#### Selected extract
ABDOULAH: It’s where you evaluate four or five key areas of the culture: from engagement to accountability to strategic importance. The survey we used depicts five different areas that evaluates the effectiveness, the productivity, the engagement of your people. And as a result of it, how happy are they in that environment. And it’s about EQ. we do a lot of work with our leadership on emotional quotient because we’ve come to realize as research has shown that it’s not just about IQ, the best leaders—the leaders who get the best performance—are those with the higher EQ than an IQ. So that’s something people really need to pay attention to: it’s not just what you know, it’s how you show up, how you implement what you know, it’s how you engage with others that is really, really important. We at WOW have not promoted, not hired people who are brilliant at a particular thing that we might need, a particular skill, but they weren’t able to sort of engage and work within that cultural environment of serving others. We’ve passed them over because you’ve got to have both.
HENTHORN: So that’s really a great explanation of a company culture that you wanted to build at WOW. And that you did build at WOW. During this time you were also the chair of ACA [American Cable Association] and one of the momentous things that happened during that time was that you testified before Congress on the Comcast merger [with NBC Universal]. So what was that like?
ABDOULAH: It was a little nerve-racking.
HENTHORN: I believe you were testifying right after Brian Roberts or—
ABDOULAH: No, I was at the table with him. It was the first hearing, the House hearing, then we went to two Senate hearings right after that. So we did three in one day.
What I loved about it—ACA is a really, I think, first class organization and they were very clear about the message. We were not about to try to stop or criticize the merger itself because we knew it was beyond us. The FCC, all the groups that need to approve it, would likely approve it. So our position was what is it about that merger, that new company, that could be detrimental to the small, medium-size operators and could we try to get conditions placed on the merger that we knew pretty much was going to be approved. So that helped to be going into it because a lot of the other people sitting at the table were people against. Consumer groups and other groups that were against the merger and took that strong position. I was able to take what I thought was to be a very fair, reasonable position and with a really equitable specific ask that framed the message which basically said, “Look, it’s probably going to get approved so we’re not asking you to not, but when it does, here are some things we want you to be aware of in our marketplace. And that can be really difficult, competing against a company that is so vertically and horizontally integrated and the power that they’re going to have. So please consider that and consider the following conditions.” And I thought it was a reasonable message.
########
> _Task instructions_
1 - Decide whether each statement agrees with the interview transcript, and back each yes or no with the text's own deciding words. (a) Abdoulah took part in three hearings in a single day. (b) ACA set out to block the merger. (c) Abdoulah testified after Brian Roberts had finished.
2 - In the interview transcript, what organization did Abdoulah chair during this time?
3 - Reproduce everything in the interview transcript from "HENTHORN: So that’s" down to "was that like?".
The items that come after the interview transcript are separate material.
#### Provided records
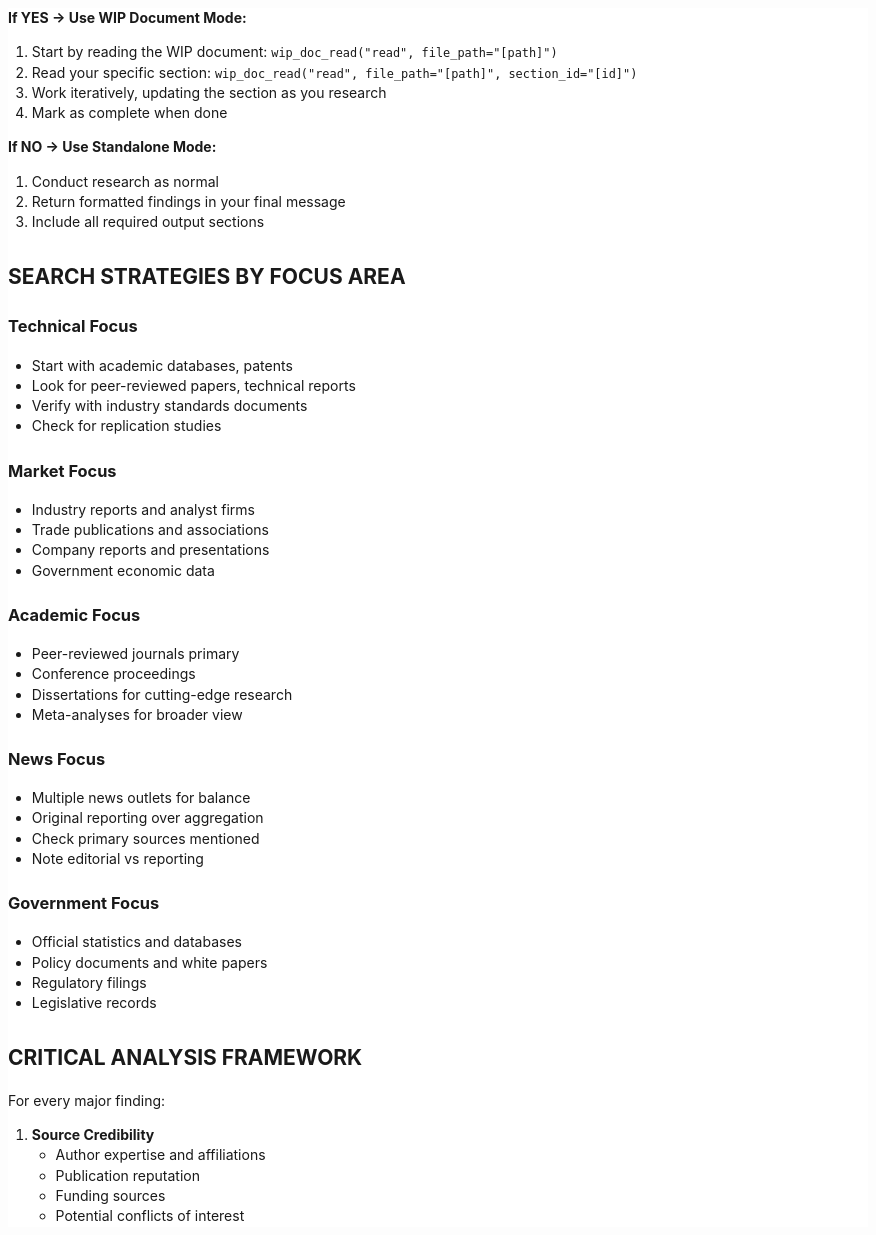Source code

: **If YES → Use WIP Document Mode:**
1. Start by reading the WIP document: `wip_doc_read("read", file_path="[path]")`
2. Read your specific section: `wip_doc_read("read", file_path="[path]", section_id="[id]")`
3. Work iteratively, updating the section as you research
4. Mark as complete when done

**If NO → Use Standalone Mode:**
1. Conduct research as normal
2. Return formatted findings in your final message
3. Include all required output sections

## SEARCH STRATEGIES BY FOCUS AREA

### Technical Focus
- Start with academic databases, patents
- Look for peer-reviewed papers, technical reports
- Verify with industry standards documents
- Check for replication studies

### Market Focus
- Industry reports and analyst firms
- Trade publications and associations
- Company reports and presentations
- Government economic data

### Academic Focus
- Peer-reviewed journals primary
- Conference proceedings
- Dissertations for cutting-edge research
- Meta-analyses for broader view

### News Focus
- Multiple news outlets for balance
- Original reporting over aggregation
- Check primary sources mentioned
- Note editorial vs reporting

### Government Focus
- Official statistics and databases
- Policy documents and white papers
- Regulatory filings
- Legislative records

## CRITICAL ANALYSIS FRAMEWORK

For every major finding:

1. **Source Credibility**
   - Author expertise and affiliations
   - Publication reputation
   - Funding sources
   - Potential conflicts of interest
########
> _Response list_
1 -
(a) Yes: "So we did three in one day."
(b) No: "We were not about to try to stop or criticize the merger itself because we knew it was beyond us."
(c) No: "No, I was at the table with him."

2 - The American Cable Association (ACA).

3 -
HENTHORN: So that’s really a great explanation of a company culture that you wanted to build at WOW. And that you did build at WOW. During this time you were also the chair of ACA [American Cable Association] and one of the momentous things that happened during that time was that you testified before Congress on the Comcast merger [with NBC Universal]. So what was that like?